● 本文:

================

探偵【その2】冒頭で、机で何かに没頭しているホームズに話しかけると、「こうしている間にも‥‥海の底は、牡蠣まみれになるのだよ!」と意味不明なことを言い出すが、これは短編集第4作「His Last Bow(シャーロック・ホームズ最後の挨拶)」に収録された短編「The Adventure of the Dying Detective(瀕死の探偵)」にて、瀕死の状態(のフリ)のホームズがうわ言で言った、

I cannot think why the whole bed of the ocean is not one solid mass of oysters, so prolific the creatures seem.
牡蠣にはあんなに繁殖力があるのに、何故海の底は牡蠣の塊で埋め尽くされないのか、ぼくにはわからない。

から取られたネタだと思われる。

黄色い顔

第5話探偵【その3】~探偵【その4】、アイリスと行動時に、「ホームズの部屋」のアイリスのタイプライターを調べると、最近ネタが思いつかないが、新作のタイトルだけは決まっていて、そのタイトルは「黄色い顔」だと言う。

================

● 課題:
本文で作品のタイトルとして挙げられているものをすべて書き出しなさい。

● 記録情報:
================

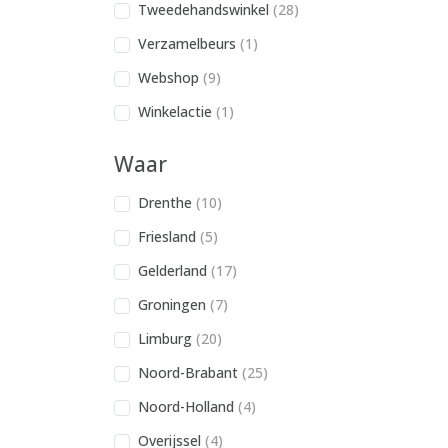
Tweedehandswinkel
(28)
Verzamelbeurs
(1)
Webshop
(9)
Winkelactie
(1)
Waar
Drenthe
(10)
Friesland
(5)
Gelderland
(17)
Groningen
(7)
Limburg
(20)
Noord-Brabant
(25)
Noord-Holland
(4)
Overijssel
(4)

================

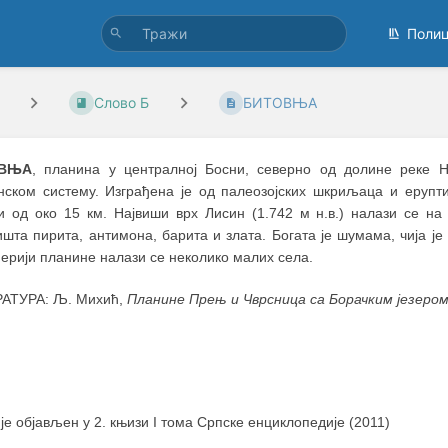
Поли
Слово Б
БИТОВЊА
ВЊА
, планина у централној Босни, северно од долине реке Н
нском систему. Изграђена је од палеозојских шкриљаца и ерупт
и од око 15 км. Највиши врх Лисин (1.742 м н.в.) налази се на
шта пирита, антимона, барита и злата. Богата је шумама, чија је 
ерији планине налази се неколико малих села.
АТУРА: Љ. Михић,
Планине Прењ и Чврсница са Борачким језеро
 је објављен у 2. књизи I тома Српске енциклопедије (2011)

================

● 解答:
・His Last Bow(シャーロック・ホームズ最後の挨拶)
・The Adventure of the Dying Detective(瀕死の探偵)
・黄色い顔